Si la Terre était une orange, alors la zone critique serait son écorce : une enveloppe d’air, de roche, de faune et de flore. Plusieurs œuvres empruntent à divers médiums (sculptures, tissage, vidéo) pour esquisser des possibilités intéressantes pour avancer vers la planète Gaïa : l’installation de l’artiste taïwanaise Chang Yung-Ta (une sculpture, déployée à travers neuf tubes, où du marbre est taillé à l’aide d’un algorithme qui reproduit les turbulences d’une rivière, dans les gorges de Taroko) ; les sculptures de laine par l’artiste Aluaiy Kaumakan (née dans une tribu du sud de Taïwan, les Paiwans) ; le film de l’artiste chinois Liu Chuang évoquant l’extraction du minerai de lithium sur les plateaux tibétains, en mêlant à cette dimension documentaire un récit de science-fiction. Un mélange de registres que l’on retrouve dans la spectaculaire installation des artistes français June Balthazard et Pierre Pauze, qui à travers plusieurs écrans confrontent des mythes anciens et des paroles de scientifiques pour évoquer la crise environnementale.
De salle en salle, le visiteur se laisse contaminer par la profondeur d’un questionnement sur notre manière d’exister dans le monde, et notre obligation de faire le deuil de la modernité. Si certaines pièces peuvent tenir à distance le visiteur troublé par l’opacité et l’aridité de leurs formes, l’exposition affirme, dans son foisonnement audacieux, la nécessité de requalifier nos problèmes.
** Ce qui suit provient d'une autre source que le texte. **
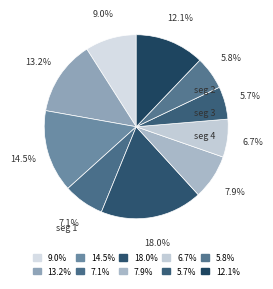

Count the number of slices in the pie.

10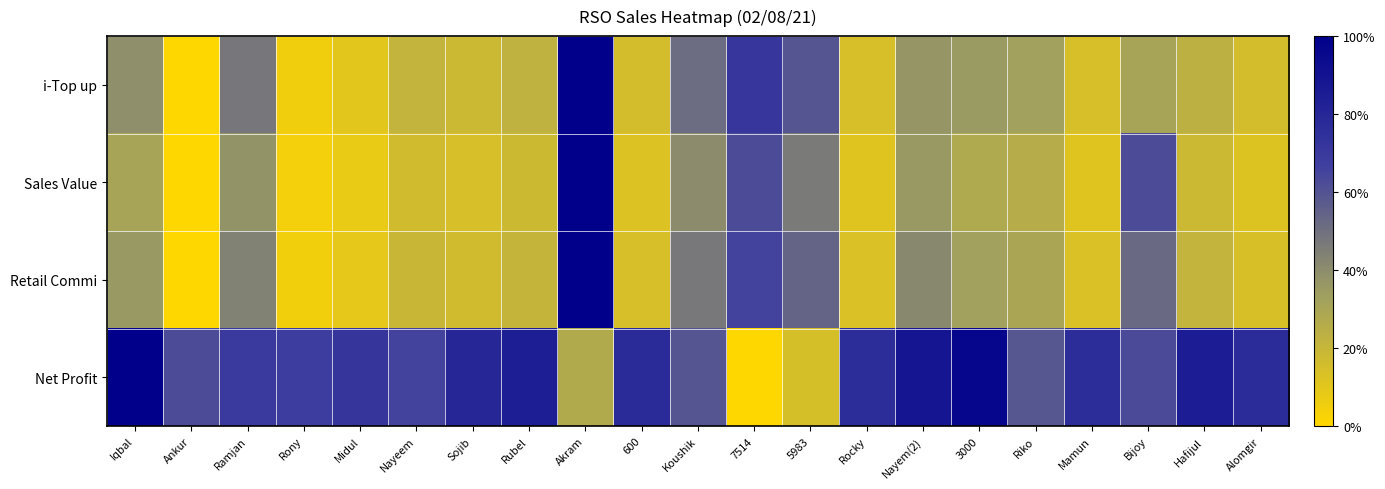

Which has a higher value, Hafijul or 5983?

5983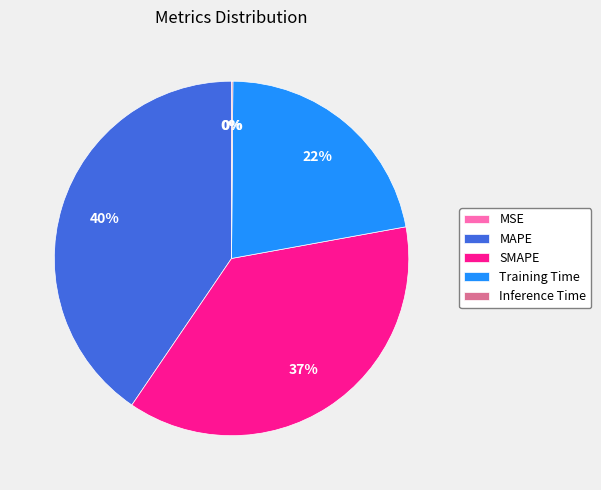

What percentage is the Training Time slice, to the nearest percent?

22%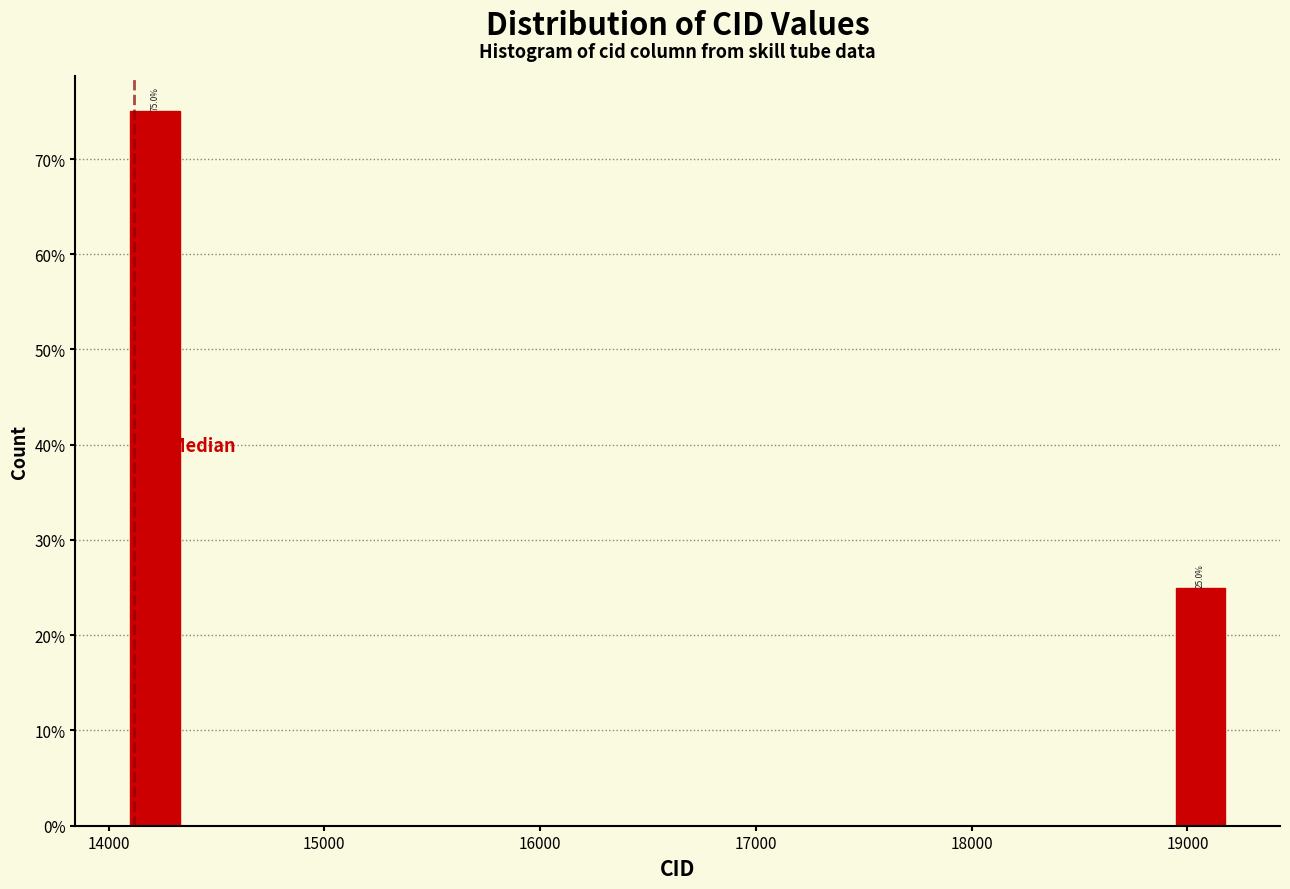

Read against the x-axis, roughly where is the centre of the tallest bar?

14200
Comme le soulignait dans Libération le 7 décembre dernier le philosophe Patrice Maniglier, « c’est un point que nous devons à Bruno Latour d’avoir clarifié : nous ne vivons pas dans la Nature, mais à Terre ». Comment apprendre à vivre avec les virus, avec le réchauffement de l’atmosphère globale ? Comment changer nos manières de vivre pour que leur inévitabilité soit moins dévastatrice ?
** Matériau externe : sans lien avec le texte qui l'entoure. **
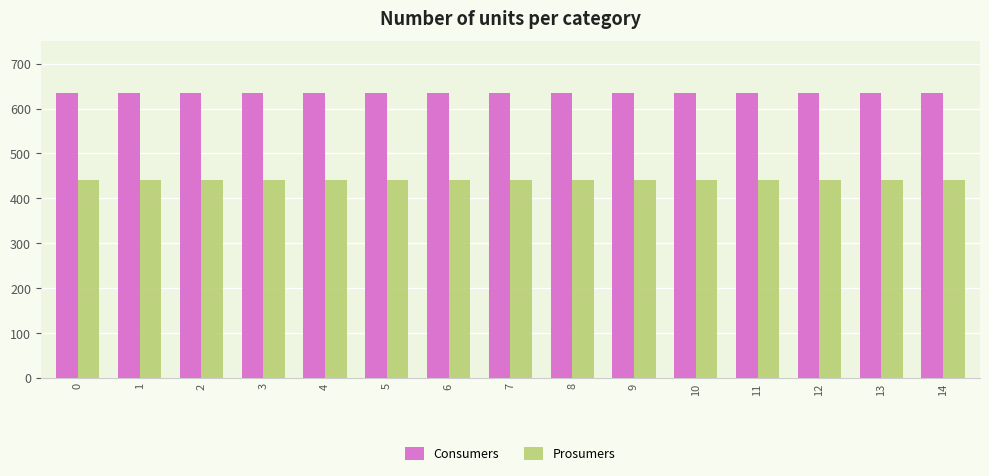

What is the average value of the Prosumers series?

440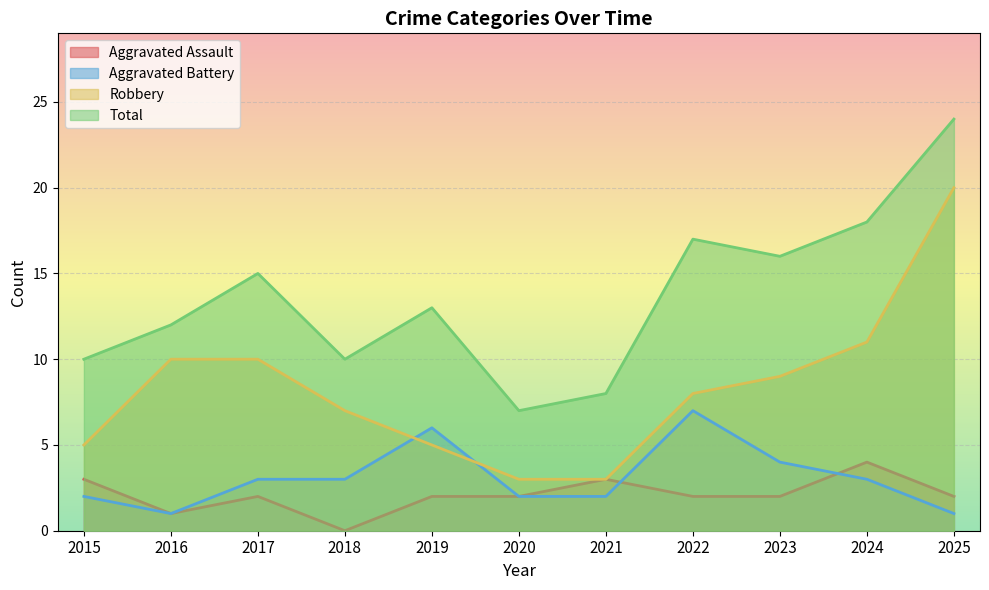

True or false: Total has a value of 12 at 2025.

False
Pour Maniglier, « reconfigurer ces existences de telle sorte qu’elles intègrent, dans leur manière même de se fabriquer, leur condition terrestre, ce que je suggère d’appeler la terrestrialité, tel est l’enjeu de la mutation à laquelle nous sommes appelés […] Plus vite nous apprendrons à voir dans les virus et dans les gaz à effet de serre des miroirs de notre terrestrialité, plus vite nous nous disposerons à transformer notre mode de terrestrialisation afin que leur présence parmi nous soit moins dévastatrice ». Et Maniglier de nous alerter : « Dis-moi comment tu te terrestrialises et je te dirai qui tu es, où tu vas et ce que tu peux espérer ».
« Toi et moi, on ne vit pas sur la même planète » nous invite bien à savoir ce que nous sommes, où nous allons et ce que nous pouvons espérer. Dans son déploiement complexe, ce geste de savoir inclue l’art à part entière. Comme le souligne Martin Guinard, « l’expérience que proposent les artistes-chercheurs, aujourd’hui, ne consiste pas seulement à nous « rendre sensibles » à la situation, mais aussi à « faire face à la dureté des situations auxquelles nous sommes confrontés ».
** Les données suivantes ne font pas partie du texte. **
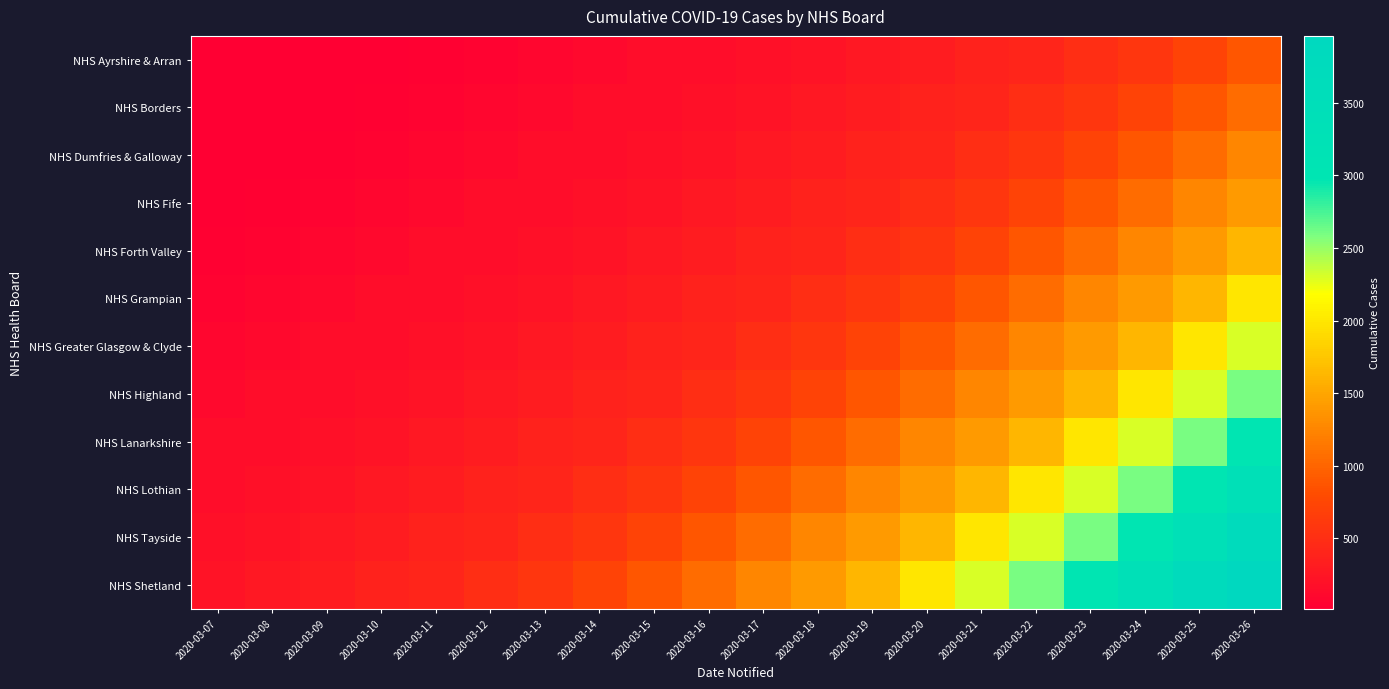

Rank the series at 2020-03-13 from highest to lowest value.

NHS Shetland, NHS Tayside, NHS Lothian, NHS Lanarkshire, NHS Highland, NHS Greater Glasgow & Clyde, NHS Grampian, NHS Forth Valley, NHS Fife, NHS Dumfries & Galloway, NHS Borders, NHS Ayrshire & Arran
Par-delà les travaux des scientifiques, les artistes œuvrent à cet exercice de lucidité critique. « Il ne s’agit pas seulement de prendre conscience du sujet, mais l’esthétisation propre à une exposition est à considérer comme une manière d’embrasser le problème, à savoir de l’approcher, de s’en saisir, de faire corps avec », précise-t-il. Avec « Toi et moi, on ne vit pas sur la même planète », nous nous saisissons de ce qui nous anime et nous traverse à l’âge de l’Anthropocène : un motif d’inquiétude à peine réparé par un principe d’espérance.
« Toi et moi, on ne vit pas sur la même planète », exposition conçue et produite par le Taipei Fine Arts Museum pour la Biennale de Taipei 2020, adaptée par le Centre Pompidou-Metz (commissaires d’exposition : Bruno Latour, Martin Guinard et Eva Lin), jusqu’au 4 avril 2022.